The first wave of major generative AI tools were largely trained on “publicly available” Data – basically, anything that can be mined from the internet. Now, training data sources are increasingly restricting access and pushing for licensing deals. As the search for additional data sources has intensified, new licensing companies have emerged to keep the source material flowing.
He Dataset Providers Alliancea trade group formed this summer, wants to make the AI industry more standardized and fair. To that end, it has just published a position paper outlining its positions on major AI-related issues. The alliance is made up of seven AI licensing companies, including a music copyright management firm. CopyrightJapanese stock photo market Pixtaand a generative AI copyright licensing startup Calliope Networks(At least five new members will be announced in the fall.)

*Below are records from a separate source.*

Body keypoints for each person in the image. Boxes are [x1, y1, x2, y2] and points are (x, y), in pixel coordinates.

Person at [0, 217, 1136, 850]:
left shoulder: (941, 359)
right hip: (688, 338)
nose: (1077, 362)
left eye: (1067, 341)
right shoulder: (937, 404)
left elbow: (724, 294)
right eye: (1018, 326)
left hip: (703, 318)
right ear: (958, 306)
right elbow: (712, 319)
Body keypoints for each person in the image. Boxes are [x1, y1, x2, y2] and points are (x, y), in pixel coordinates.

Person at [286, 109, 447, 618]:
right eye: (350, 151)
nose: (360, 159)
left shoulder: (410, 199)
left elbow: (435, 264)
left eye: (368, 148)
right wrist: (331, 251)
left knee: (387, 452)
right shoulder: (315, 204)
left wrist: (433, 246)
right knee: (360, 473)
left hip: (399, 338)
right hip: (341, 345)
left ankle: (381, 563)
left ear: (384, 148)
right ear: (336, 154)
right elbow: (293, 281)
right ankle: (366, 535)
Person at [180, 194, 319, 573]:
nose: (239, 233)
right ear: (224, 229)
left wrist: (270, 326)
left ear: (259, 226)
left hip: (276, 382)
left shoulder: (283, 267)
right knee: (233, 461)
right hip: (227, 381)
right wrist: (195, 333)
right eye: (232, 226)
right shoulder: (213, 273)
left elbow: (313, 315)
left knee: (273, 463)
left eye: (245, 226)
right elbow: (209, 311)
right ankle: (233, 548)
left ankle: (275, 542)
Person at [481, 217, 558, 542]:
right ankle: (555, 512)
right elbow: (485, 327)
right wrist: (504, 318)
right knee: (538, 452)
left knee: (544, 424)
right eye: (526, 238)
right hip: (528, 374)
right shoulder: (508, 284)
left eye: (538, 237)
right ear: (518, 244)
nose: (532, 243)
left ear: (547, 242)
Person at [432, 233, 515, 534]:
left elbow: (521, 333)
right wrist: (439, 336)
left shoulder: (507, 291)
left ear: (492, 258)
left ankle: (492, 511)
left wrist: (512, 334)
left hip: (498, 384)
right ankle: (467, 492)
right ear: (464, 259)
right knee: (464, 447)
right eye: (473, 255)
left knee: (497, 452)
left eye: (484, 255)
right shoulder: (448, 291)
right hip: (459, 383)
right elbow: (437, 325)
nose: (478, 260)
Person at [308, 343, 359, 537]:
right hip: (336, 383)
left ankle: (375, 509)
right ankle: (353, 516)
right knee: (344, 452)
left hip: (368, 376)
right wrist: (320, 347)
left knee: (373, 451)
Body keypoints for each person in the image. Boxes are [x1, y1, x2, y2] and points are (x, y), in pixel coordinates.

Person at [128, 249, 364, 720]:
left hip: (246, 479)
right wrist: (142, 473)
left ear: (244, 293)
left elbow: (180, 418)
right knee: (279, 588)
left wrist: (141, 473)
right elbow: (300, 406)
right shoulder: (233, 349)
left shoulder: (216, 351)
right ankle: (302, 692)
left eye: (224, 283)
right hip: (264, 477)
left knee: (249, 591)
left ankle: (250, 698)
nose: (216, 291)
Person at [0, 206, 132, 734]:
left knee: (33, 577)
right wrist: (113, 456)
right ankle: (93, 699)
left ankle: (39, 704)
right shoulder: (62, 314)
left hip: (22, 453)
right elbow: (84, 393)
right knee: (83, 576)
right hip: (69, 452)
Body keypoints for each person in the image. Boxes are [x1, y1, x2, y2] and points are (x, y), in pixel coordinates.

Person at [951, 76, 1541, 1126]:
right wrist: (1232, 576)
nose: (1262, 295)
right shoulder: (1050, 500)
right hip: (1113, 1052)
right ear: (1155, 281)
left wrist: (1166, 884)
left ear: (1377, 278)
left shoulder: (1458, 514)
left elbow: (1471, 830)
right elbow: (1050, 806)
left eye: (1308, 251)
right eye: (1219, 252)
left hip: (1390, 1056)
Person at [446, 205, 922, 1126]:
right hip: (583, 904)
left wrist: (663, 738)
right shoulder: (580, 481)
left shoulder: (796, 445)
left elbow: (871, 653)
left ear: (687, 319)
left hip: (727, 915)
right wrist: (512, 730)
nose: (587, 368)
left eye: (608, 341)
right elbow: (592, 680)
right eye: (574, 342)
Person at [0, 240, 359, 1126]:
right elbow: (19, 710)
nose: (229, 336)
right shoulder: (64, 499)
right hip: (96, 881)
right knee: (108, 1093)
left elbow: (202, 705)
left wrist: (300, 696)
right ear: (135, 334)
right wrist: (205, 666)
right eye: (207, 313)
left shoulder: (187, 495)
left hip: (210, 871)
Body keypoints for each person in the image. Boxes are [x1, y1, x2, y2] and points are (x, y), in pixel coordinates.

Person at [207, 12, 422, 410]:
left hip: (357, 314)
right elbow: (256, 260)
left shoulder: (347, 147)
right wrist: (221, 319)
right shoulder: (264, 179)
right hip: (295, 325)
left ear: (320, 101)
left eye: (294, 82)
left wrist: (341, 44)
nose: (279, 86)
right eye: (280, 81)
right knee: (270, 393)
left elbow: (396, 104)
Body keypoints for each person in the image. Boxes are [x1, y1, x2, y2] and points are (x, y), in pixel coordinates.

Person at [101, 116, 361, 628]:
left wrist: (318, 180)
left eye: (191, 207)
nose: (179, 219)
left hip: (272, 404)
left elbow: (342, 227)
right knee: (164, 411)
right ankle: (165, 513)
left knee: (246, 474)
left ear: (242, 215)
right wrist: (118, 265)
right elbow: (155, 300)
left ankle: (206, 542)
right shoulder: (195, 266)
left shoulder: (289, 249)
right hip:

The DPA advocates for an explicit consent system, meaning that data can only be used after creators and rights holders give explicit consent. This represents a significant shift from the way most major AI companies operate. Some have developed their own explicit consent systems, which put the burden on data owners to take down their work on a case-by-case basis. Others offer no explicit consent at all.
The DPA, which expects members to respect its opt-in rule, sees this route as far more ethical. “Artists and creators should be involved,” says Alex Bestall, chief executive of Rightsify, the music data licensing company. World Copyright Exchangewho led the initiative. Bestall sees the option to participate as a pragmatic and moral approach: “Selling publicly available data sets is a way to get sued and not have credibility.”
Ed Newton-Rex, a former AI executive who now runs the ethical AI nonprofit Fairly Trained, says opt-outs are “fundamentally unfair to creators,” adding that some may not even know when they are offered. “It’s particularly good to see the DPA requiring opt-outs,” he says.
Shayne Longpre, the leader of the Data Provenance Initiativea volunteer collective that audits AI datasets, finds the DPA’s efforts to source data ethically admirable, though he suspects the opt-in standard could be a tough sell, given the sheer volume of data most current AI models require. “Under this regime, you’re either going to run out of data or you’re going to have to pay a lot,” he says. “It might be that only a few players, big tech companies, can afford to license all that data.”
In the document, the DPA opposes compulsory licensing by governments and advocates a “free market” approach in which data creators and AI companies negotiate directly. Other guidelines are more granular. For example, the alliance suggests five possible compensation structures to ensure that creators and rights holders are adequately remunerated for their data. These include a subscription-based model, a “usage-based license” (where fees are paid for use), and an “outcome-based” license, where royalties are tied to profits. “These could work for anything from music to images, movies, TV or books,” Bestall says.